According to Fran Iannucci, systems manager for the Englewood-based
company, the association had specific and complicated requirements for
both the database and the Web interface through which members participate
in the annual survey.
The development team selected needed expertise with .Net, she said.
During the yearlong project, she found that the Amadeus team was “great at managing projects.”
The first time the association fielded the survey, more than half of the
participants chose to respond via the Web rather than using the paper
version or the Excel spreadsheets that were also available. That was twice
the number Iannucci had expected based on a test run with a prototype
survey.
“We get the data faster and it’s cleaner,” she said.
The information technology industry has global giants like Accenture
Ltd. at one end of the spectrum and one- or two- person shops at the
other. Amadeus is among the few to have grown to its size while remaining
focused on custom software development. Others, according to
Calkins, have branched out into general information technology.
Amadeus does not limit its market by industry, Calkins said, because
lessons learned in one industry translate into solutions for others.

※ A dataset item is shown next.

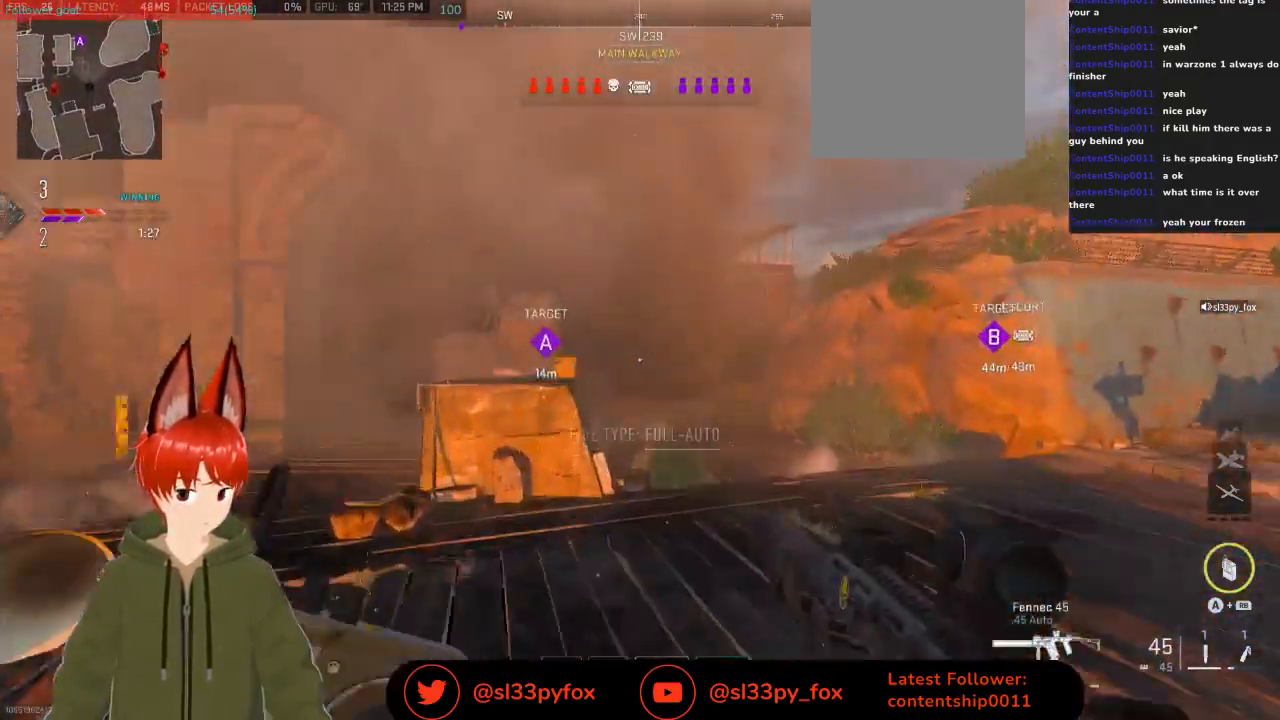
{"buttons": [], "left_stick": "up", "right_stick": "center", "events": []}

It does focus on smaller projects, which typically require up to 2,000
hours of work. Larger software houses wouldn’t consider smaller project
or one that only involved defining the client’s requirements. Amadeus
will, but Calkins said a 1,000-hour project is ideal.

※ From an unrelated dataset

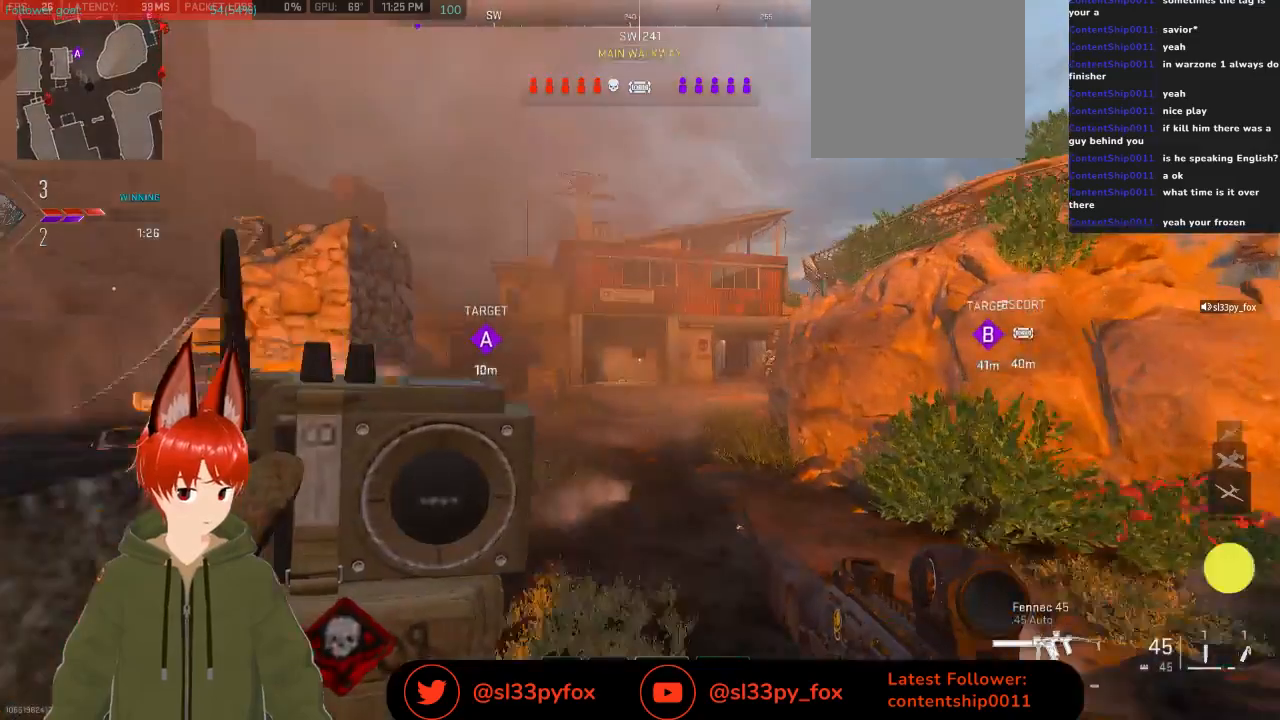
{"buttons": [], "left_stick": "up", "right_stick": "center", "events": []}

That helps insulate Amadeus from the shift toward overseas software
developers. The outsourcing model is more appropriate to large-scale
projects rather than the custom work Amadeus does, Calkins said.
Amadeus also engages in projects that involve sharing its expertise
with the client’s development team. “We’ll even tell clients they don’t
need us (if) they have the internal resources to do the project,” she said.
Calkins doesn’t worry about lost sales. “Good things you do come
back to you.”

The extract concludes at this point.